EXERCISE DIRECTIONS = Only the number is needed. Please count the lines below in which the word "right" occurs.

DATA FOR REVIEW =
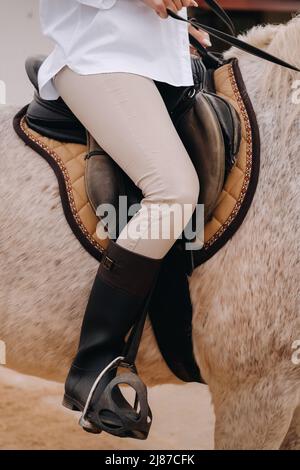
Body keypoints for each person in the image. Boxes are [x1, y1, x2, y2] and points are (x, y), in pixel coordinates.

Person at [37, 0, 211, 437]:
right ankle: (93, 365)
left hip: (156, 63)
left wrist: (173, 33)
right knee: (173, 191)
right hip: (96, 56)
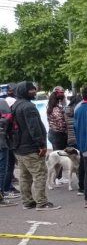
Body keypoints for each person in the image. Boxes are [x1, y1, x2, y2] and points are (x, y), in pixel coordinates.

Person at [8, 82, 60, 211]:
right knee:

OUTPUT BELOW = 4